The number of employees paying tax fell by 649,000 from March to June. Average earnings fell, and the average number of hours people worked dropped by a record amount, according to figures for March to May.
The number of job vacancies saw the biggest falls since data was first gathered in 2001. Retail, restaurants and hotels were particularly hard-hit.
If that continues, the lack of new openings will make a big contribution to future unemployment. Young people will struggle to get their first jobs, and workers who lose their jobs will struggle to find new opportunities.
How many people are claiming unemployment benefits?
The figure for people claiming benefits paints a contradictory picture.
Over the past three months the number of people claiming out-of-work benefits more than doubled. It reached 2.6 million in June – an extraordinary rise – though it has fallen slightly since May.
However, there are question marks over this number.
Benefit claimants are migrating to the new universal credit (UC) system.

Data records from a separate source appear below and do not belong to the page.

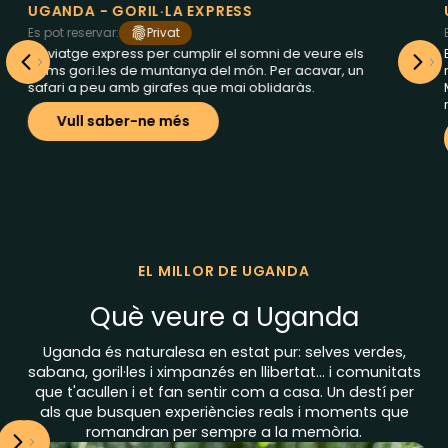
UGANDA - GORIL·LA EXPRESS
Es pot reservar:
Privat
E
Un viatge express per cumplir el somni de veure els
E
últims gori.les de muntanya del món. Per acavar, un
n
safari a peu amb girafes que mai oblidaràs.
M
m
Vull saber-ne més
EL MILLOR DE UGANDA
Què veure a Uganda
Uganda és naturalesa en estat pur: selves verdes,
sabana, goril·les i ximpanzés en llibertat… i comunitats
que t'acullen i et fan sentir com a casa. Un destí per
als que busquen experiències reals i moments que
romandran per sempre a la memòria.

Many groups which would not have been included before are listed as “searching for work” under UC and thus appearing in the claimant numbers. For instance, some are working, but only earning small amounts.

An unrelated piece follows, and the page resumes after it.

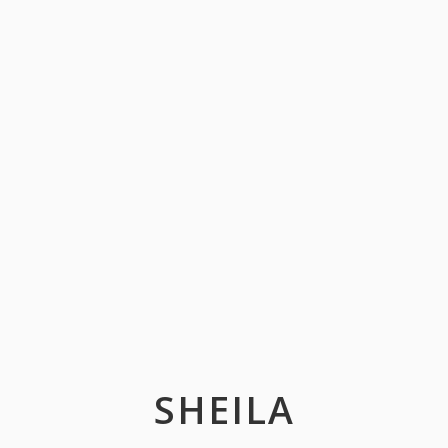
SHEILA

Also, many workers may have made a UC claim before receiving support payments from the government. These would have been under the Job Retention Scheme or furlough (which temporarily pays 80% of their wages,) or the Self-Employment Income Support Scheme.
According to research from the Resolution Foundation think tank, these groups account for more than a quarter of the rise in claimant numbers. Only 45% of the rise in benefit claimants between March and May was down to newly unemployed people, it calculates.

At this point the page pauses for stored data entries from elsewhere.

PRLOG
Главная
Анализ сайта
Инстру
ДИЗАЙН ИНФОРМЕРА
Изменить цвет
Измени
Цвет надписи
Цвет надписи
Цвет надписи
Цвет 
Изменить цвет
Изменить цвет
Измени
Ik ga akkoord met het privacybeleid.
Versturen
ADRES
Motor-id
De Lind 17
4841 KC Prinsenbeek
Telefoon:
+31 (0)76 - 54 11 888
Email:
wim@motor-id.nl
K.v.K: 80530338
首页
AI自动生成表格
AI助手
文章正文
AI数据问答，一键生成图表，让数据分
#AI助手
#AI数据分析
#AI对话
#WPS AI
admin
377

The foundation calls the claimant count a “poor barometer of unemployment”, and the ONS does not list it as an official statistic any more.
What will happen to unemployment in the future?
The furlough scheme ends in October – and employers will have to decide if they can afford to keep those workers or let them go. That could see a big wave of unemployment in the autumn.
A survey in May by the Resolution Foundation found that a quarter of furloughed workers thought they were likely to be laid off.
The big job cuts announcements made by companies from the start of July won’t come through in the official numbers for a couple of months at least.
Predicting what will happen to unemployment is impossible – but scenarios published by the government’s spending watchdog, the Office for Budget Responsibility, give an official view of what might happen.
In its optimistic “upside” scenario, the unemployment rate peaks at 9.7% this year, and returns to pre-crisis levels in 2022.
In the “downside” scenario, it peaks at 13.2%, in 2021 – 4 million people out of work. It is still at 6.3% by the end of this scenario in 2024, still well above pre-crisis levels.